To make this cold dinner noodle casserole you first want to start off by cooking your elbow macaroni. Take a large pot and fill it with cold water.
Place the large pot over medium heat and bring the water to a boil. Add the pasta noodles and cook them until they are al dente. Please know that the cook time may vary depending on your specific situation.
After your pasta noodles are al dente, drain the boiling pasta water, and set the cooked pasta aside to cool. If possible, it’s a good idea to allow it to cool slightly and then refrigerate it so that it cools faster.
After your pasta has chilled, it’s time to begin making your cold tuna noodle casserole. Into a large mixing bowl add your cooled pasta, drained tuna, drained peas, mayonnaise, diced red onion if desired, onion powder, and garlic powder.
Stir the tuna mixture until everything is coded evenly. You’ll likely notice the bright peas as a spot of color standing out.

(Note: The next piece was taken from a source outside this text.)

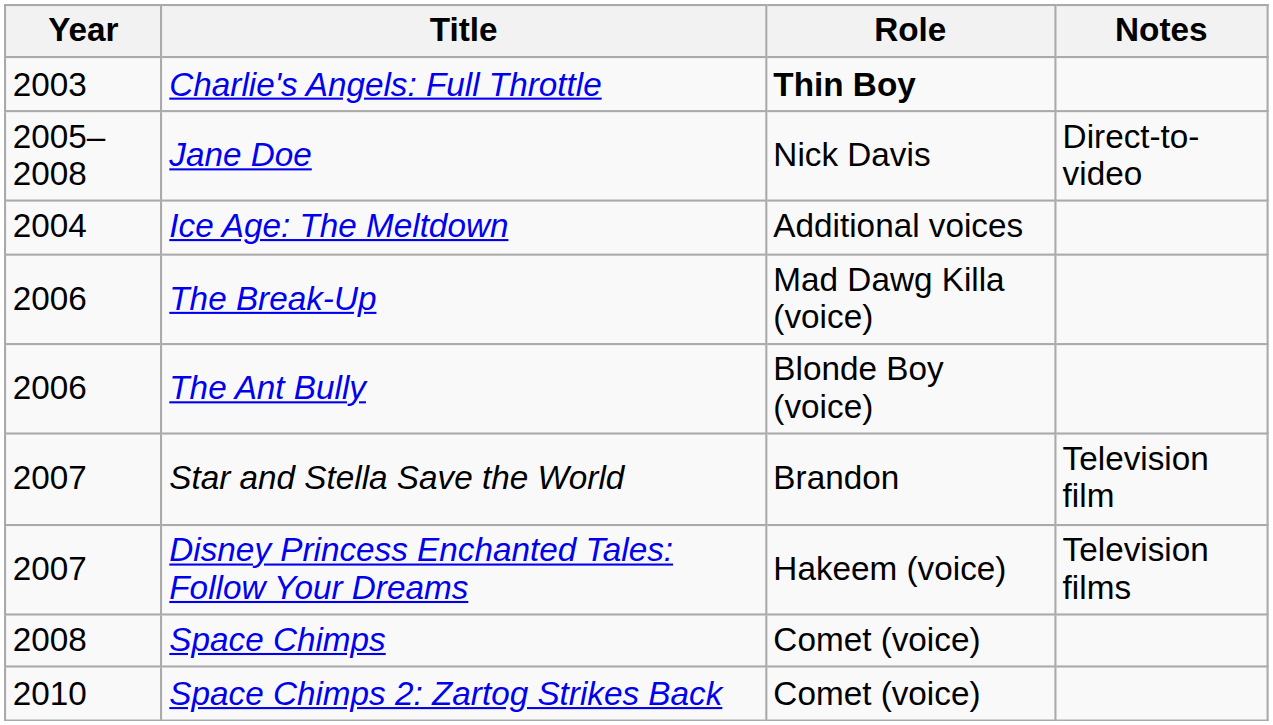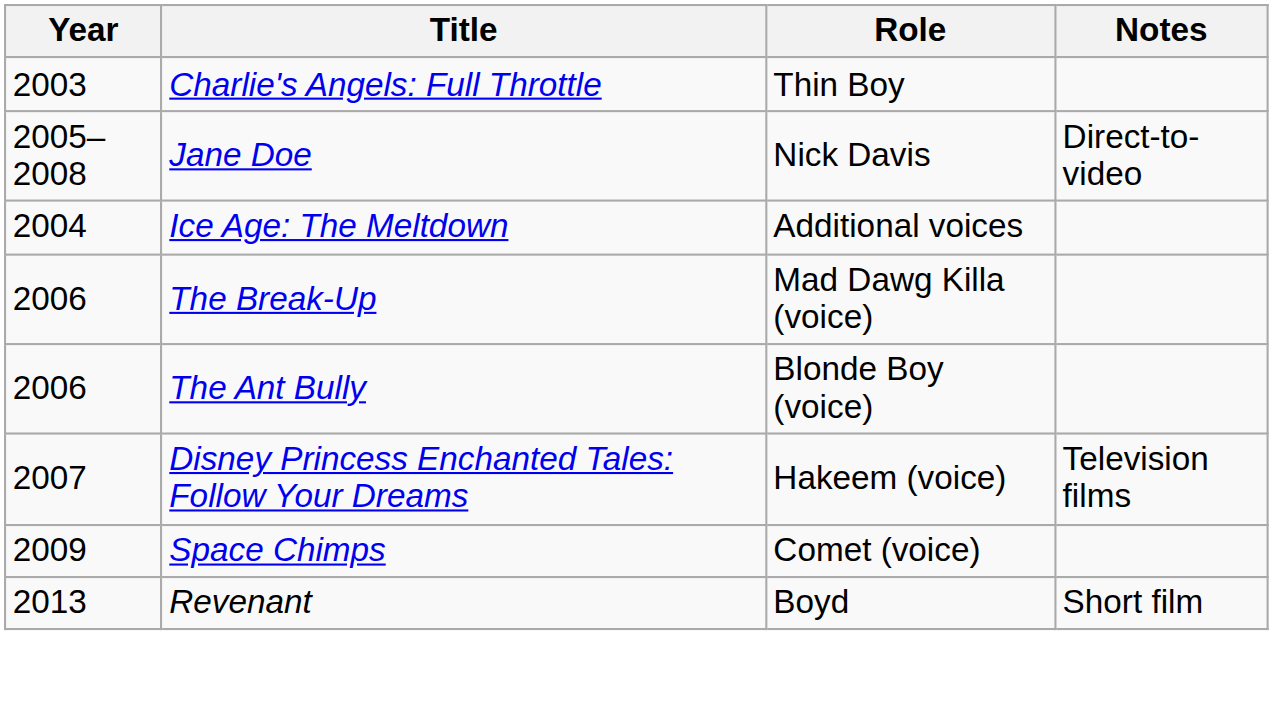Charlie's Angels: Full Throttle | Role: bold -> normal
- row: 2007 | Star and Stella Save the World | Brandon | Television film
Space Chimps | Year: 2008 -> 2009
- row: 2010 | Space Chimps 2: Zartog Strikes Back | Comet (voice)
+ row: 2013 | Revenant | Boyd | Short film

After your tuna noodle casserole is mixed together, you can store it in the fridge until you’re ready to serve. While storing it in the fridge it’s a good idea to cover it with plastic wrap to keep it nice and fresh. Then when you’re ready to serve, remove it from the refrigerator, dish it up, and serve alongside potato chips if desired and enjoy your delicious cold tuna noodle casserole recipe!